I’ve read a lot of well-meaning advice that you can’t be friends with an ex. I can understand it. I’ve had lovers that, when the intimacy of sex was gone, accessing any other type of intimacy felt awkward, painful, less shiny. Breakups are often messy and feelings get hurt and you have to know your boundaries and be able to communicate really well in order to transition from being partners to being friends. But I also don’t understand the edict that you must banish an ex from your life, no matter what, that the only way to move on is to wipe all memories. When I’m close to someone, even when there’s been a lot of hurt, I still hold a desire to heal that hurt and retain some sense of community. I don’t let many people that close to me. I have personally often found that it’s worth the investment to keep the people I do let into my inner sanctum close, and that the pain of renegotiating our relationship is ultimately less painful than losing them forever in my life. Your mileage may vary, and it totally depends on the ex, why you broke up, whether everyone involved can own their shit. It’s possible though, and I just don’t believe it means you’re inevitably trying to win them back or at the very least fuck them again.
Staying Busy is Good, But Avoidance Isn’t.
One thing that a lot of people suggest you do is stay busy, and in some ways it makes a lot of sense. I know that sitting around dwelling overmuch on what could’ve gone differently isn’t usually helpful, so keeping your hands and mind busy is a good idea. However, I think that it can also be tempting to “stay busy” by becoming a workaholic, overexercising, going on nights out as a way of avoiding any real reflection on yourself or your needs. I think this is especially true for femmes, where relationship expectations often rely on our emotional labour for someone else. When the relationship is gone, we throw our time and energy into some other project, not giving ourselves a chance to mend, to breathe, to take up space. Self care is important. Sitting with your feelings? Also important. Don’t burn yourself out in an attempt to sidestep personal growth… and also remember that while sometimes personal growth is useful, sometimes it’s a form of self abuse. It’s ok to take some time out for indulgence and rest, too.

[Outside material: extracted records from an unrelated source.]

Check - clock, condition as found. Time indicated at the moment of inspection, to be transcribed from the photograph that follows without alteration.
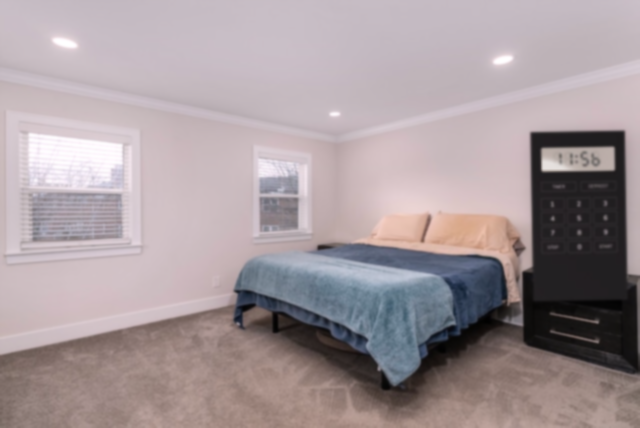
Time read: 11:56
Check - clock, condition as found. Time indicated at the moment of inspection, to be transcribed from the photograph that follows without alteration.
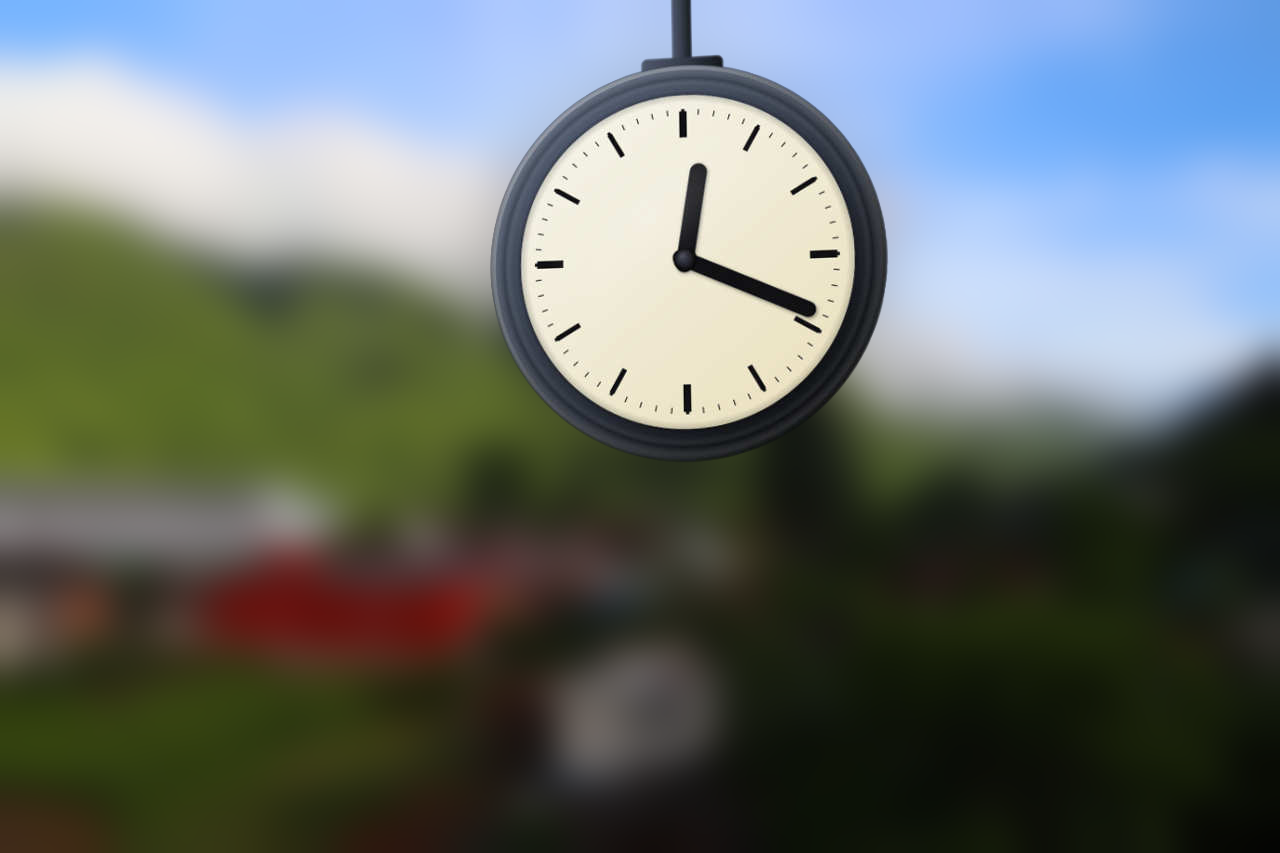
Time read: 12:19
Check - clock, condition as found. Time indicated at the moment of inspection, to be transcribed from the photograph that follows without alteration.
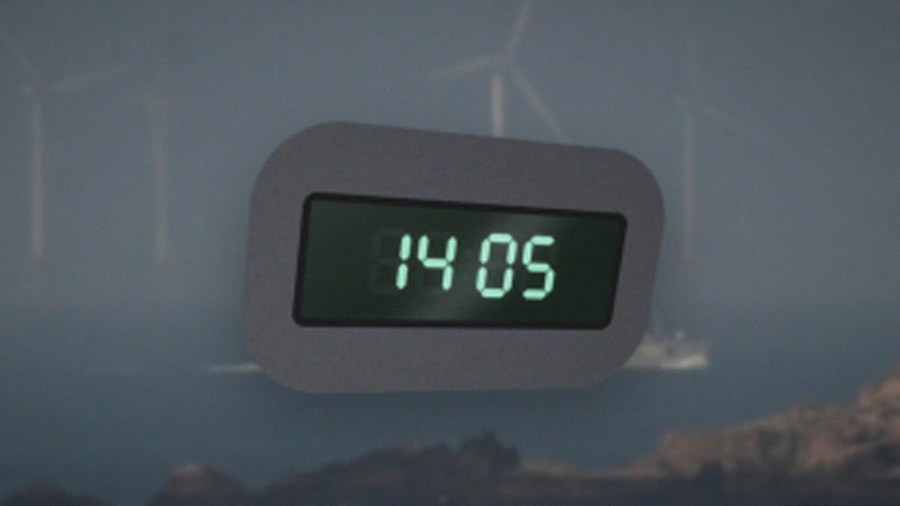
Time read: 14:05
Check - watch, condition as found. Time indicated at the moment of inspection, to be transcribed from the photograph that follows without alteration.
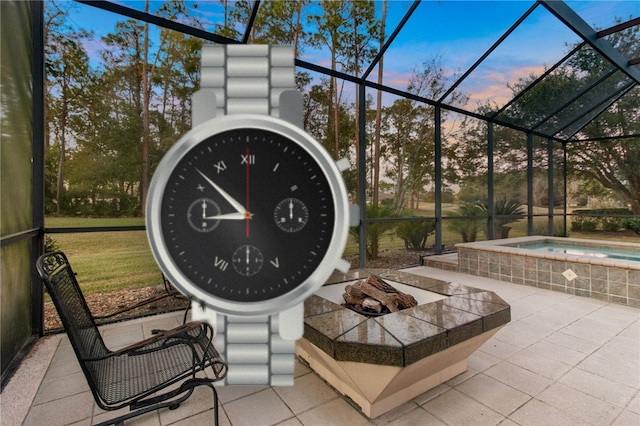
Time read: 8:52
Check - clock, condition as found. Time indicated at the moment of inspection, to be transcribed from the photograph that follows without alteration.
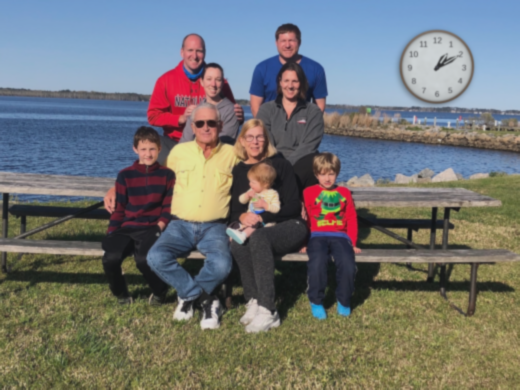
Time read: 1:10
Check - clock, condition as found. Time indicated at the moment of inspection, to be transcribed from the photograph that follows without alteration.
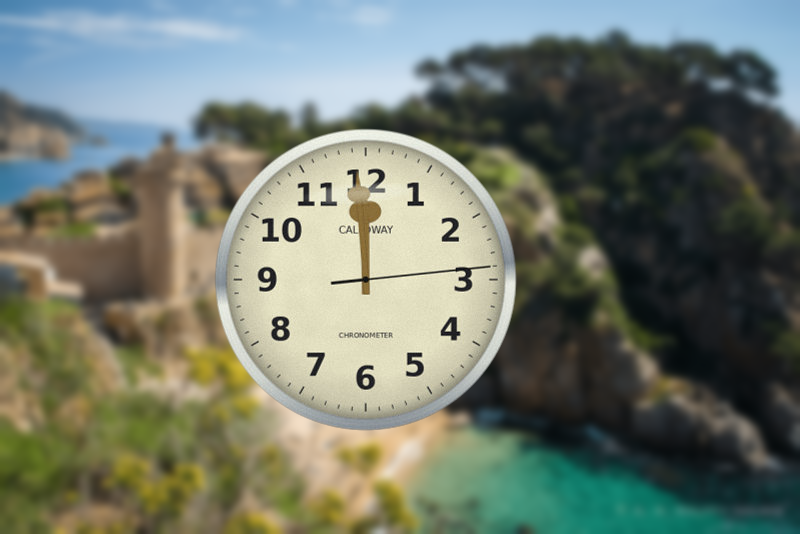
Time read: 11:59:14
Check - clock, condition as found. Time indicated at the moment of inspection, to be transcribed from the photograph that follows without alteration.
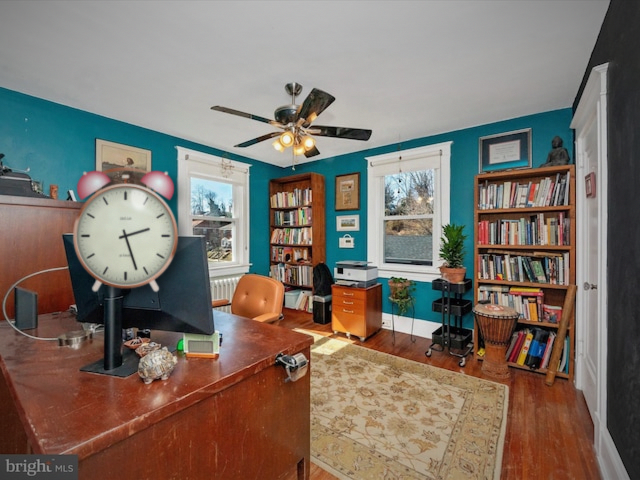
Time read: 2:27
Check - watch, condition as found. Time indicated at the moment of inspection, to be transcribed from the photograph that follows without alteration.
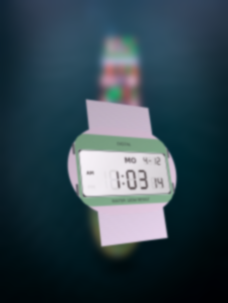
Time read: 1:03:14
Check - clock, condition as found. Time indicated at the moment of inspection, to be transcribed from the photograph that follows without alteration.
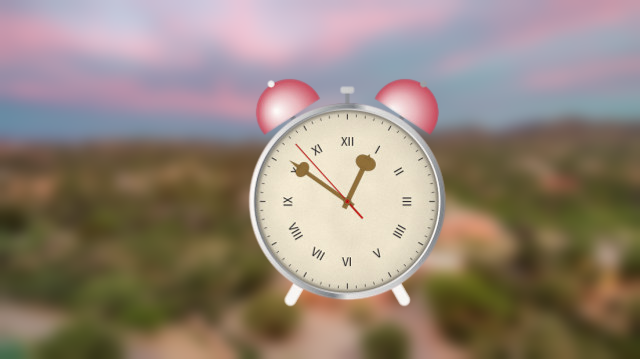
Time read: 12:50:53
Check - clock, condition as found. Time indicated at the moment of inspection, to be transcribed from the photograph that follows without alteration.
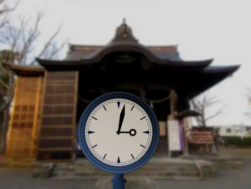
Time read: 3:02
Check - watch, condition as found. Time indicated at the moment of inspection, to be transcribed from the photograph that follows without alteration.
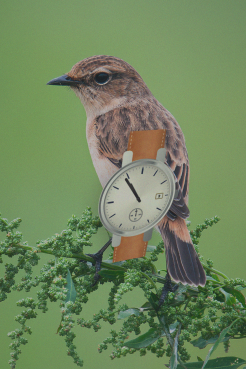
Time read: 10:54
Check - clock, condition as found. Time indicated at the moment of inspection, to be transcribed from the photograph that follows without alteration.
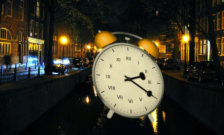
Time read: 2:20
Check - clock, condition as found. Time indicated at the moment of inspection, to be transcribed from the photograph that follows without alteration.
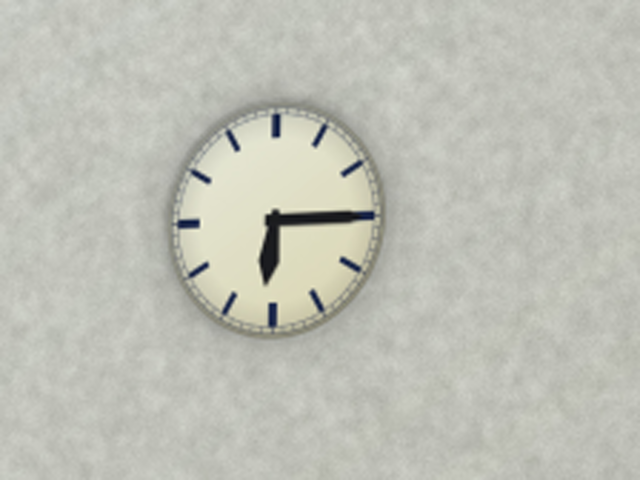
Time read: 6:15
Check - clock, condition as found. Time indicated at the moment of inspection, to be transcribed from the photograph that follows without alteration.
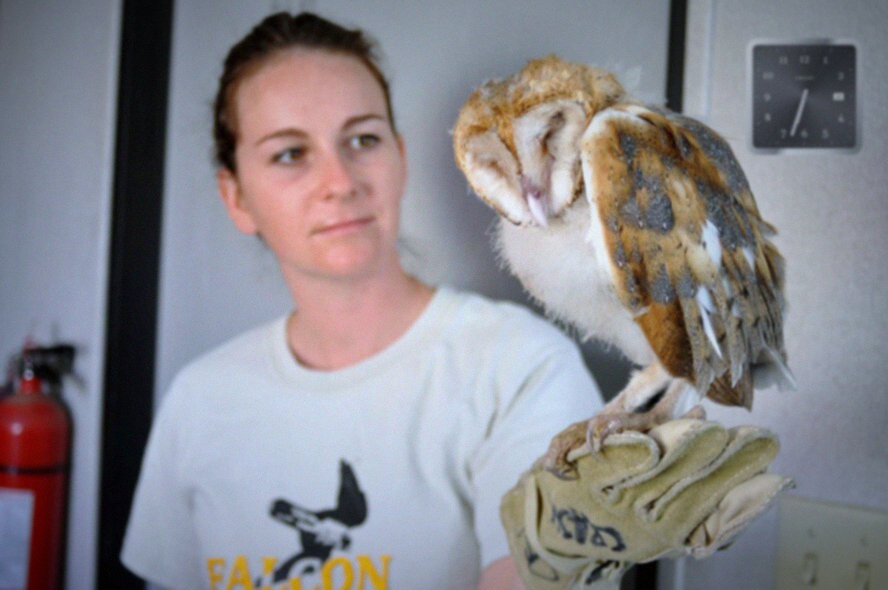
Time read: 6:33
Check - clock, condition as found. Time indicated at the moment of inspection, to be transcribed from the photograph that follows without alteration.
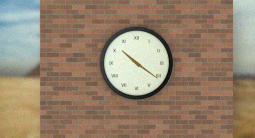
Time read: 10:21
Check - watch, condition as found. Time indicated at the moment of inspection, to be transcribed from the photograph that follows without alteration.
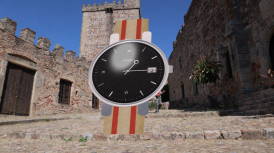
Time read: 1:15
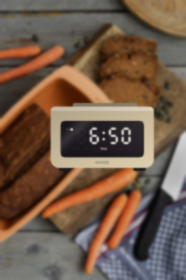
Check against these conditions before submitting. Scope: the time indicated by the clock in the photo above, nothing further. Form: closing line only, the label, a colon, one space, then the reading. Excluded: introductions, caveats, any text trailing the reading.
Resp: 6:50
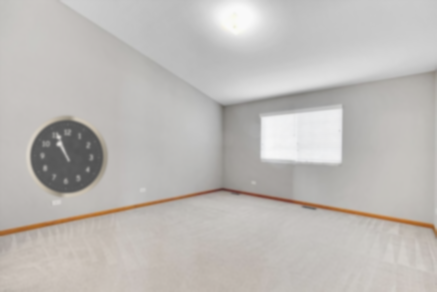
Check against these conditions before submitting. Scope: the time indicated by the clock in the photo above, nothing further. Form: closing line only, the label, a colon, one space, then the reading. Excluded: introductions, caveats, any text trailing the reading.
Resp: 10:56
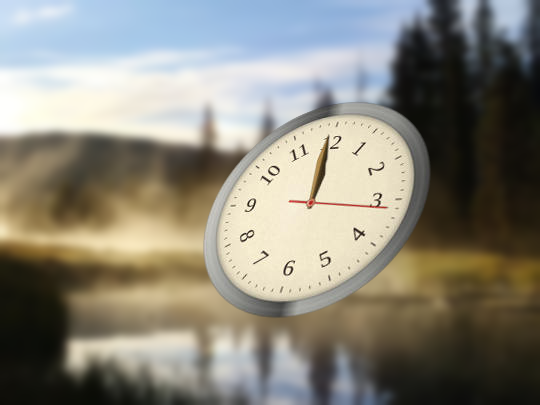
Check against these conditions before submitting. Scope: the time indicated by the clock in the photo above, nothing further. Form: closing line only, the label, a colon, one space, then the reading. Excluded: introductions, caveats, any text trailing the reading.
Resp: 11:59:16
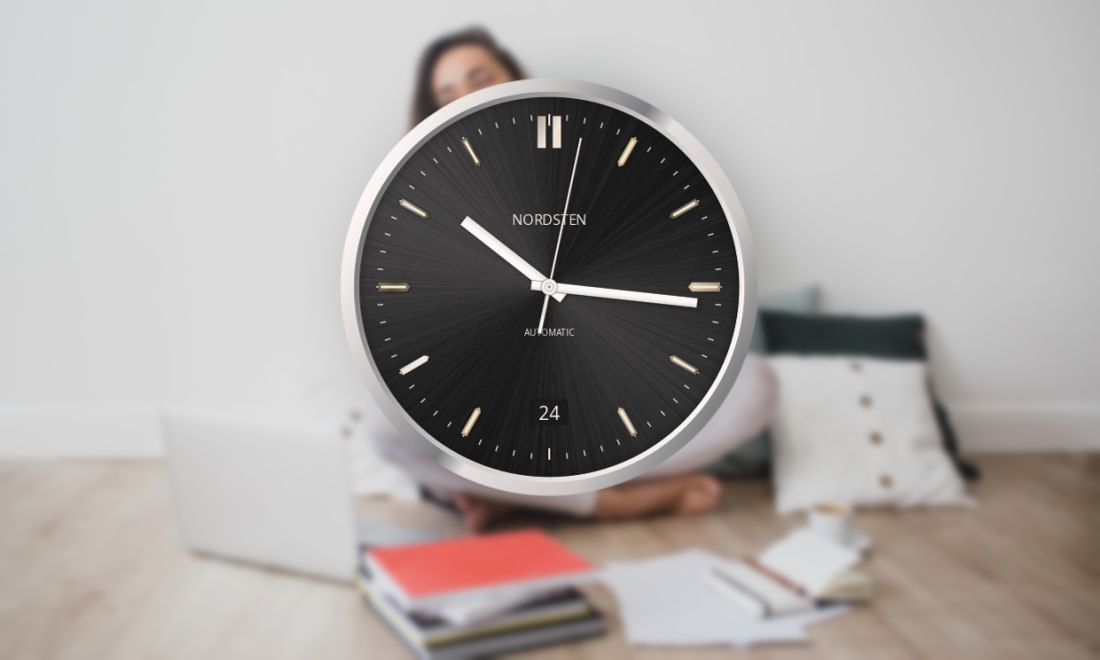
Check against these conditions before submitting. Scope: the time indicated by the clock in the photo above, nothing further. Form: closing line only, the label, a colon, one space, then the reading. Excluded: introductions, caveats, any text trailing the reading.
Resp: 10:16:02
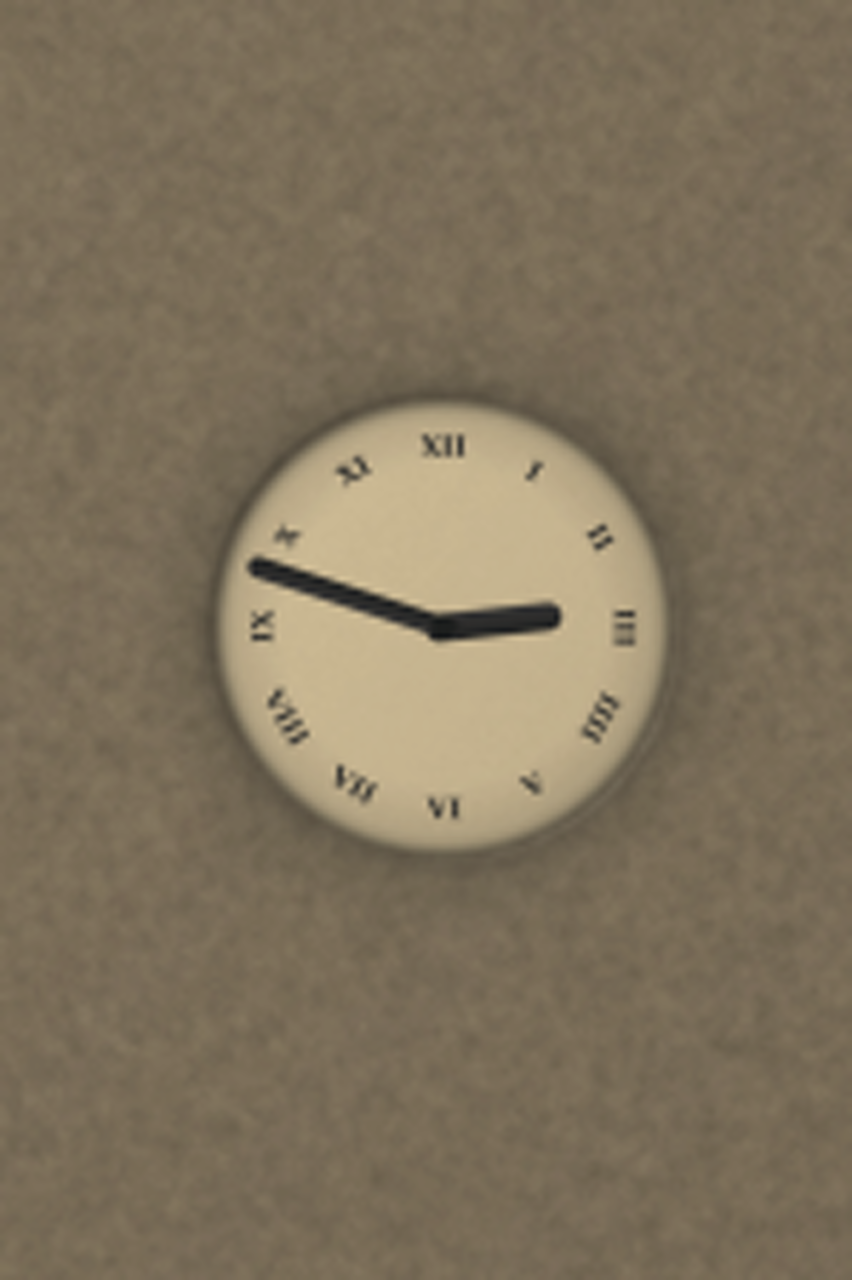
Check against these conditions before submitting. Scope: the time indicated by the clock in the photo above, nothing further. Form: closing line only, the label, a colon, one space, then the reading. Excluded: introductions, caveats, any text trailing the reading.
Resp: 2:48
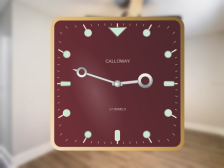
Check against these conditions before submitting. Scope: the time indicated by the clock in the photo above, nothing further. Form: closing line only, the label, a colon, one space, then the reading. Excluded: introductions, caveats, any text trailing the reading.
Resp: 2:48
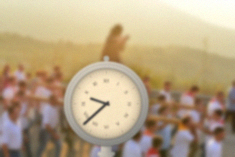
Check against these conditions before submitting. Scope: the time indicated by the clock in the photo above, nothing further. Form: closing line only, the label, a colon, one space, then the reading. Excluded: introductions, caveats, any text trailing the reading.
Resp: 9:38
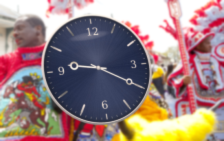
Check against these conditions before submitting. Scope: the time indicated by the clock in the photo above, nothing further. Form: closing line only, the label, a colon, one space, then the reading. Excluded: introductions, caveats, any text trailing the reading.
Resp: 9:20
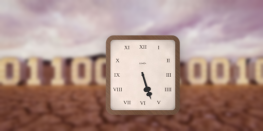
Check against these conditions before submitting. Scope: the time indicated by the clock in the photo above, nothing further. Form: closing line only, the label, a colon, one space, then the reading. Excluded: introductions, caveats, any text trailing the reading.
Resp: 5:27
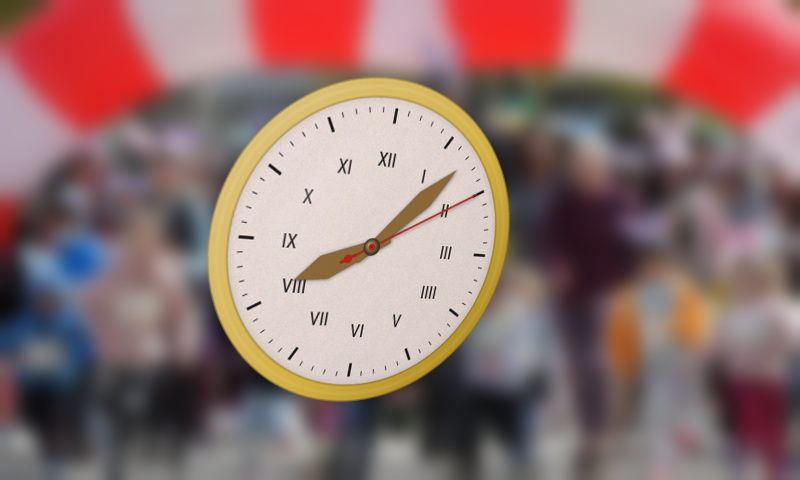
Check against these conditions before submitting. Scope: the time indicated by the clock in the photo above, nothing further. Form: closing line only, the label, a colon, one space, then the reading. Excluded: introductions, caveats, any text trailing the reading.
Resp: 8:07:10
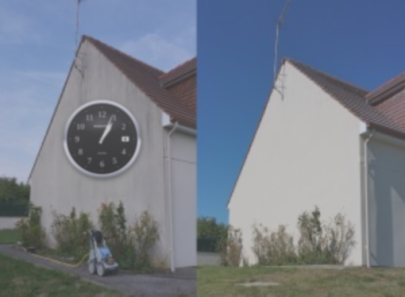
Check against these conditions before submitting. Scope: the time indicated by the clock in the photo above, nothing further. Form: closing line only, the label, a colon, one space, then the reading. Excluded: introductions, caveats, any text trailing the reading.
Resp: 1:04
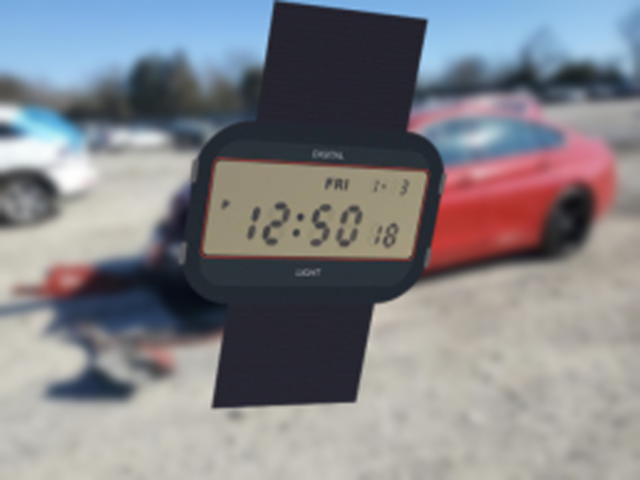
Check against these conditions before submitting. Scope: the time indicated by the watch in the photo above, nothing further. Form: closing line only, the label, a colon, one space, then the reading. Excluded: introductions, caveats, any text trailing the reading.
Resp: 12:50:18
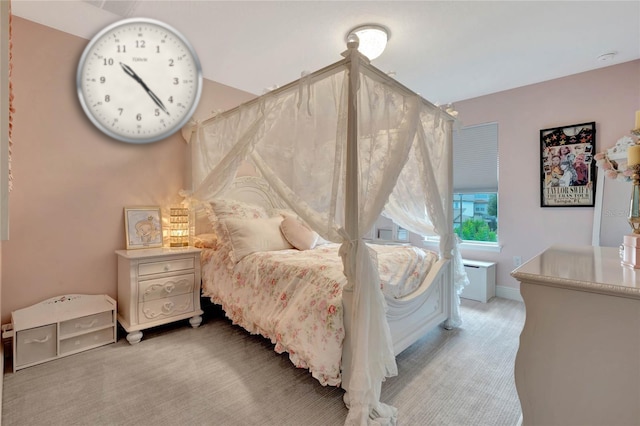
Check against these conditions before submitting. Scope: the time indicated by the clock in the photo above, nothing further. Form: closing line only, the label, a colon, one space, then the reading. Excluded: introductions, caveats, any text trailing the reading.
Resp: 10:23
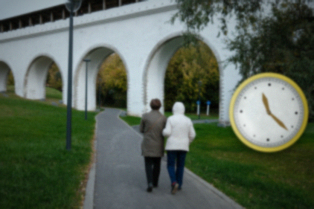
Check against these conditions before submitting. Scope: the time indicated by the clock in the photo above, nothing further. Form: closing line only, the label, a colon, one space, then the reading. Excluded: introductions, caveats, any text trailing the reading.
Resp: 11:22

Don’t Use Other People- Get Informed Consent.
Finally, a piece of advice I came across multiple times suggested getting over one person by getting under someone else. While that’s absolutely useful for some folks, I also think it’s important to remember that the person you’re banging to get over your ex is a person, with their own needs, wants, dealbreakers. You really shouldn’t just use them as a stepping stone to your personal growth, not just for their sake, but for your own. At least, I would say don’t do this without informed consent. Some folks, if you tell them you’re looking for a rebound, and the expected parameters of that for you, will be happy to oblige, and great! But I don’t think it’s really ethical to heal your broken heart by breaking someone else’s. Don’t be mean, respect their boundaries and needs, even when it’s a one night stand.